=== Task to complete ===
Reproduce the text of all the rows below line for line, with no changes.

=== Data section ===
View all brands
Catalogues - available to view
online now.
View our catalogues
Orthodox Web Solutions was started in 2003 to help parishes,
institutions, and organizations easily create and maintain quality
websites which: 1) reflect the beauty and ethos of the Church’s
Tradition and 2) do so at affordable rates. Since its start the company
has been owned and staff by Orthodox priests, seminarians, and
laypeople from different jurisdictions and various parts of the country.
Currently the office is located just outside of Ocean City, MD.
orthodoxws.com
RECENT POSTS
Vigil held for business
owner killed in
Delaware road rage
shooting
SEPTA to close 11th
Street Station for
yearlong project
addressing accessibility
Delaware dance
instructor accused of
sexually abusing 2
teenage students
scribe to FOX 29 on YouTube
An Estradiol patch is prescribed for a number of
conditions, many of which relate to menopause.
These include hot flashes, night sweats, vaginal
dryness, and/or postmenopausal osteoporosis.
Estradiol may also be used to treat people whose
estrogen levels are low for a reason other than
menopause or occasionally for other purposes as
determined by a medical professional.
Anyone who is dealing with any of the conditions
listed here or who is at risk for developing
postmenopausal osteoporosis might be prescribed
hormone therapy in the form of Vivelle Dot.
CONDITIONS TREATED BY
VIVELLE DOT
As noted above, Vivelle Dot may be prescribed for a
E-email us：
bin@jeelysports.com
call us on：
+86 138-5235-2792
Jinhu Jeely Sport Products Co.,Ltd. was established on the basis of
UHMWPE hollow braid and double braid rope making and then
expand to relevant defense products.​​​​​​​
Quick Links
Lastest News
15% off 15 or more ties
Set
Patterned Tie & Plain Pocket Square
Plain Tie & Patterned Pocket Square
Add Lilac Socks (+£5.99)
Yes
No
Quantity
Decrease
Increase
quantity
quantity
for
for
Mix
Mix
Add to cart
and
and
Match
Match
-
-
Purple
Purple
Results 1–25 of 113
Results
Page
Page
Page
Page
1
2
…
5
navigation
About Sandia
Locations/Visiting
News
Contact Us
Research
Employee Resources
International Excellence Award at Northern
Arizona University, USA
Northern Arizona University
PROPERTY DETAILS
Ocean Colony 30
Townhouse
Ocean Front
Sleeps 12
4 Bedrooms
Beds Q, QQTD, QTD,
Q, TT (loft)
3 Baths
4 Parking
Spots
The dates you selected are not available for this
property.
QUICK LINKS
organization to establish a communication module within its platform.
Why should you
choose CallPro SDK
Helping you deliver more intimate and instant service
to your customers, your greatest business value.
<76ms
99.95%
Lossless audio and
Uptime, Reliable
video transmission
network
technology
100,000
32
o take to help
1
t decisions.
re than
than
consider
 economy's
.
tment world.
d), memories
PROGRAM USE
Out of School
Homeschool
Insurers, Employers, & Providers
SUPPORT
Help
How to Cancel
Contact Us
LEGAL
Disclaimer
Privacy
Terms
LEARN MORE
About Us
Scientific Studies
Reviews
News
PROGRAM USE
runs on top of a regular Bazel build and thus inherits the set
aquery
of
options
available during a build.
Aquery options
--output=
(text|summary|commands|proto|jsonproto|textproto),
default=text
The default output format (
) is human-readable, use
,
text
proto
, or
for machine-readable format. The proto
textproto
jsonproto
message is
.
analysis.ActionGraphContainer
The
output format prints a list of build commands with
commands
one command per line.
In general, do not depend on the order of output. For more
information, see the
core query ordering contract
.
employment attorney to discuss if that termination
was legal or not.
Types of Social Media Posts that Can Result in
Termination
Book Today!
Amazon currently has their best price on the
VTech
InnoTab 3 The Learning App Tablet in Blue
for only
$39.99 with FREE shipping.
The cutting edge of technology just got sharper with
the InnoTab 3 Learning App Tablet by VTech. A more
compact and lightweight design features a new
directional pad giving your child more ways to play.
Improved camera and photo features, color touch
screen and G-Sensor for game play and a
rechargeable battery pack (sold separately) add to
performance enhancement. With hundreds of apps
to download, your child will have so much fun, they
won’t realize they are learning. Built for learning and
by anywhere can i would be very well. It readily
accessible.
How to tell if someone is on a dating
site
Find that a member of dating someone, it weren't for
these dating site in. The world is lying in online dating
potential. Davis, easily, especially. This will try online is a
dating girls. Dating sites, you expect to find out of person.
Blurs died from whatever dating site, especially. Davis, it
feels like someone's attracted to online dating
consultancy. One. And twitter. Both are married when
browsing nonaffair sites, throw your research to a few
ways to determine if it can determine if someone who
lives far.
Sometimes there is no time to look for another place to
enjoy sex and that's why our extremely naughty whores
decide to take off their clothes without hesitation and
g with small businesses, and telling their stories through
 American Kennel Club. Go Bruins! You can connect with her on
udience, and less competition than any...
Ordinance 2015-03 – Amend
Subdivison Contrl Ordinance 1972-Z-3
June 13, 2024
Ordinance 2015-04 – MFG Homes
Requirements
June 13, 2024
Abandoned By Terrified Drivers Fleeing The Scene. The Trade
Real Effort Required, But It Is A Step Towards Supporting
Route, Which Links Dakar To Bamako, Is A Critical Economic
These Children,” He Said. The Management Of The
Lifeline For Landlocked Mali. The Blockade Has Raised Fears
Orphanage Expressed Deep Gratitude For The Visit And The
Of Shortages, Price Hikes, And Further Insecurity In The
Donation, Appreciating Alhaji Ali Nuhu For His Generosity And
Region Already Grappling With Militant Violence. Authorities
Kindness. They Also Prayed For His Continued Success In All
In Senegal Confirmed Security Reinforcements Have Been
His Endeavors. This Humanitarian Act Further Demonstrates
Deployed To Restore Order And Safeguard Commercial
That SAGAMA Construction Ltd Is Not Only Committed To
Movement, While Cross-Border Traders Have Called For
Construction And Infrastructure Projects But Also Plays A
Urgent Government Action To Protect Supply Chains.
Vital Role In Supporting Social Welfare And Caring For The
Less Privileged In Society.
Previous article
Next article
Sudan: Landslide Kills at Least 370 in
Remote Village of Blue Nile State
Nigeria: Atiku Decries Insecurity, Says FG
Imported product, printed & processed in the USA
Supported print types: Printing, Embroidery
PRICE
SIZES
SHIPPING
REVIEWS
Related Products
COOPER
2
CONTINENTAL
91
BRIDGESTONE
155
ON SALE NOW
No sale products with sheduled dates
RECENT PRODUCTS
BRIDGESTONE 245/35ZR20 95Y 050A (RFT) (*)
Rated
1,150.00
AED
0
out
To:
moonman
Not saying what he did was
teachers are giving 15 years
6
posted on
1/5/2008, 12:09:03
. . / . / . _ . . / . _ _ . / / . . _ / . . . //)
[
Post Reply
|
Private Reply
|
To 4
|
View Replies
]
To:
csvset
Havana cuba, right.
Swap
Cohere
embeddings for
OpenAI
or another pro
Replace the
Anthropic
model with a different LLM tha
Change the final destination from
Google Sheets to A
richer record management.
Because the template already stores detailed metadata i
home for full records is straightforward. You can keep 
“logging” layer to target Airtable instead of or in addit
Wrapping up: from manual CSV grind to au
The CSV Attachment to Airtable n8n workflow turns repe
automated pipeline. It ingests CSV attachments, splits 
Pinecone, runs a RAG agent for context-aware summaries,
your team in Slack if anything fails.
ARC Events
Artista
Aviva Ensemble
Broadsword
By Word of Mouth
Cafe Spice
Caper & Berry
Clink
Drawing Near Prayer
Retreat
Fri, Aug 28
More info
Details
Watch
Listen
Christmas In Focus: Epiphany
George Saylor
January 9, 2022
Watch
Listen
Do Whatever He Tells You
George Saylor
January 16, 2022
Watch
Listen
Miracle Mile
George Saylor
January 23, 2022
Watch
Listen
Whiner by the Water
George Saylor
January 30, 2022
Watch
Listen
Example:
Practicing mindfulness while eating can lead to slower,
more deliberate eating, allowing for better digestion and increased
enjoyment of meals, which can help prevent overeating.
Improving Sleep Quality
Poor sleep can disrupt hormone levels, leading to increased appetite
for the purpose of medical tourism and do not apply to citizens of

=== Exercise answer ===
View all brands
Catalogues - available to view
online now.
View our catalogues
Orthodox Web Solutions was started in 2003 to help parishes,
institutions, and organizations easily create and maintain quality
websites which: 1) reflect the beauty and ethos of the Church’s
Tradition and 2) do so at affordable rates. Since its start the company
has been owned and staff by Orthodox priests, seminarians, and
laypeople from different jurisdictions and various parts of the country.
Currently the office is located just outside of Ocean City, MD.
orthodoxws.com
RECENT POSTS
Vigil held for business
owner killed in
Delaware road rage
shooting
SEPTA to close 11th
Street Station for
yearlong project
addressing accessibility
Delaware dance
instructor accused of
sexually abusing 2
teenage students
scribe to FOX 29 on YouTube
An Estradiol patch is prescribed for a number of
conditions, many of which relate to menopause.
These include hot flashes, night sweats, vaginal
dryness, and/or postmenopausal osteoporosis.
Estradiol may also be used to treat people whose
estrogen levels are low for a reason other than
menopause or occasionally for other purposes as
determined by a medical professional.
Anyone who is dealing with any of the conditions
listed here or who is at risk for developing
postmenopausal osteoporosis might be prescribed
hormone therapy in the form of Vivelle Dot.
CONDITIONS TREATED BY
VIVELLE DOT
As noted above, Vivelle Dot may be prescribed for a
E-email us：
bin@jeelysports.com
call us on：
+86 138-5235-2792
Jinhu Jeely Sport Products Co.,Ltd. was established on the basis of
UHMWPE hollow braid and double braid rope making and then
expand to relevant defense products.​​​​​​​
Quick Links
Lastest News
15% off 15 or more ties
Set
Patterned Tie & Plain Pocket Square
Plain Tie & Patterned Pocket Square
Add Lilac Socks (+£5.99)
Yes
No
Quantity
Decrease
Increase
quantity
quantity
for
for
Mix
Mix
Add to cart
and
and
Match
Match
-
-
Purple
Purple
Results 1–25 of 113
Results
Page
Page
Page
Page
1
2
…
5
navigation
About Sandia
Locations/Visiting
News
Contact Us
Research
Employee Resources
International Excellence Award at Northern
Arizona University, USA
Northern Arizona University
PROPERTY DETAILS
Ocean Colony 30
Townhouse
Ocean Front
Sleeps 12
4 Bedrooms
Beds Q, QQTD, QTD,
Q, TT (loft)
3 Baths
4 Parking
Spots
The dates you selected are not available for this
property.
QUICK LINKS
organization to establish a communication module within its platform.
Why should you
choose CallPro SDK
Helping you deliver more intimate and instant service
to your customers, your greatest business value.
<76ms
99.95%
Lossless audio and
Uptime, Reliable
video transmission
network
technology
100,000
32
o take to help
1
t decisions.
re than
than
consider
 economy's
.
tment world.
d), memories
PROGRAM USE
Out of School
Homeschool
Insurers, Employers, & Providers
SUPPORT
Help
How to Cancel
Contact Us
LEGAL
Disclaimer
Privacy
Terms
LEARN MORE
About Us
Scientific Studies
Reviews
News
PROGRAM USE
runs on top of a regular Bazel build and thus inherits the set
aquery
of
options
available during a build.
Aquery options
--output=
(text|summary|commands|proto|jsonproto|textproto),
default=text
The default output format (
) is human-readable, use
,
text
proto
, or
for machine-readable format. The proto
textproto
jsonproto
message is
.
analysis.ActionGraphContainer
The
output format prints a list of build commands with
commands
one command per line.
In general, do not depend on the order of output. For more
information, see the
core query ordering contract
.
employment attorney to discuss if that termination
was legal or not.
Types of Social Media Posts that Can Result in
Termination
Book Today!
Amazon currently has their best price on the
VTech
InnoTab 3 The Learning App Tablet in Blue
for only
$39.99 with FREE shipping.
The cutting edge of technology just got sharper with
the InnoTab 3 Learning App Tablet by VTech. A more
compact and lightweight design features a new
directional pad giving your child more ways to play.
Improved camera and photo features, color touch
screen and G-Sensor for game play and a
rechargeable battery pack (sold separately) add to
performance enhancement. With hundreds of apps
to download, your child will have so much fun, they
won’t realize they are learning. Built for learning and
by anywhere can i would be very well. It readily
accessible.
How to tell if someone is on a dating
site
Find that a member of dating someone, it weren't for
these dating site in. The world is lying in online dating
potential. Davis, easily, especially. This will try online is a
dating girls. Dating sites, you expect to find out of person.
Blurs died from whatever dating site, especially. Davis, it
feels like someone's attracted to online dating
consultancy. One. And twitter. Both are married when
browsing nonaffair sites, throw your research to a few
ways to determine if it can determine if someone who
lives far.
Sometimes there is no time to look for another place to
enjoy sex and that's why our extremely naughty whores
decide to take off their clothes without hesitation and
g with small businesses, and telling their stories through
 American Kennel Club. Go Bruins! You can connect with her on
udience, and less competition than any...
Ordinance 2015-03 – Amend
Subdivison Contrl Ordinance 1972-Z-3
June 13, 2024
Ordinance 2015-04 – MFG Homes
Requirements
June 13, 2024
Abandoned By Terrified Drivers Fleeing The Scene. The Trade
Real Effort Required, But It Is A Step Towards Supporting
Route, Which Links Dakar To Bamako, Is A Critical Economic
These Children,” He Said. The Management Of The
Lifeline For Landlocked Mali. The Blockade Has Raised Fears
Orphanage Expressed Deep Gratitude For The Visit And The
Of Shortages, Price Hikes, And Further Insecurity In The
Donation, Appreciating Alhaji Ali Nuhu For His Generosity And
Region Already Grappling With Militant Violence. Authorities
Kindness. They Also Prayed For His Continued Success In All
In Senegal Confirmed Security Reinforcements Have Been
His Endeavors. This Humanitarian Act Further Demonstrates
Deployed To Restore Order And Safeguard Commercial
That SAGAMA Construction Ltd Is Not Only Committed To
Movement, While Cross-Border Traders Have Called For
Construction And Infrastructure Projects But Also Plays A
Urgent Government Action To Protect Supply Chains.
Vital Role In Supporting Social Welfare And Caring For The
Less Privileged In Society.
Previous article
Next article
Sudan: Landslide Kills at Least 370 in
Remote Village of Blue Nile State
Nigeria: Atiku Decries Insecurity, Says FG
Imported product, printed & processed in the USA
Supported print types: Printing, Embroidery
PRICE
SIZES
SHIPPING
REVIEWS
Related Products
COOPER
2
CONTINENTAL
91
BRIDGESTONE
155
ON SALE NOW
No sale products with sheduled dates
RECENT PRODUCTS
BRIDGESTONE 245/35ZR20 95Y 050A (RFT) (*)
Rated
1,150.00
AED
0
out
To:
moonman
Not saying what he did was
teachers are giving 15 years
6
posted on
1/5/2008, 12:09:03
. . / . / . _ . . / . _ _ . / / . . _ / . . . //)
[
Post Reply
|
Private Reply
|
To 4
|
View Replies
]
To:
csvset
Havana cuba, right.
Swap
Cohere
embeddings for
OpenAI
or another pro
Replace the
Anthropic
model with a different LLM tha
Change the final destination from
Google Sheets to A
richer record management.
Because the template already stores detailed metadata i
home for full records is straightforward. You can keep 
“logging” layer to target Airtable instead of or in addit
Wrapping up: from manual CSV grind to au
The CSV Attachment to Airtable n8n workflow turns repe
automated pipeline. It ingests CSV attachments, splits 
Pinecone, runs a RAG agent for context-aware summaries,
your team in Slack if anything fails.
ARC Events
Artista
Aviva Ensemble
Broadsword
By Word of Mouth
Cafe Spice
Caper & Berry
Clink
Drawing Near Prayer
Retreat
Fri, Aug 28
More info
Details
Watch
Listen
Christmas In Focus: Epiphany
George Saylor
January 9, 2022
Watch
Listen
Do Whatever He Tells You
George Saylor
January 16, 2022
Watch
Listen
Miracle Mile
George Saylor
January 23, 2022
Watch
Listen
Whiner by the Water
George Saylor
January 30, 2022
Watch
Listen
Example:
Practicing mindfulness while eating can lead to slower,
more deliberate eating, allowing for better digestion and increased
enjoyment of meals, which can help prevent overeating.
Improving Sleep Quality
Poor sleep can disrupt hormone levels, leading to increased appetite
for the purpose of medical tourism and do not apply to citizens of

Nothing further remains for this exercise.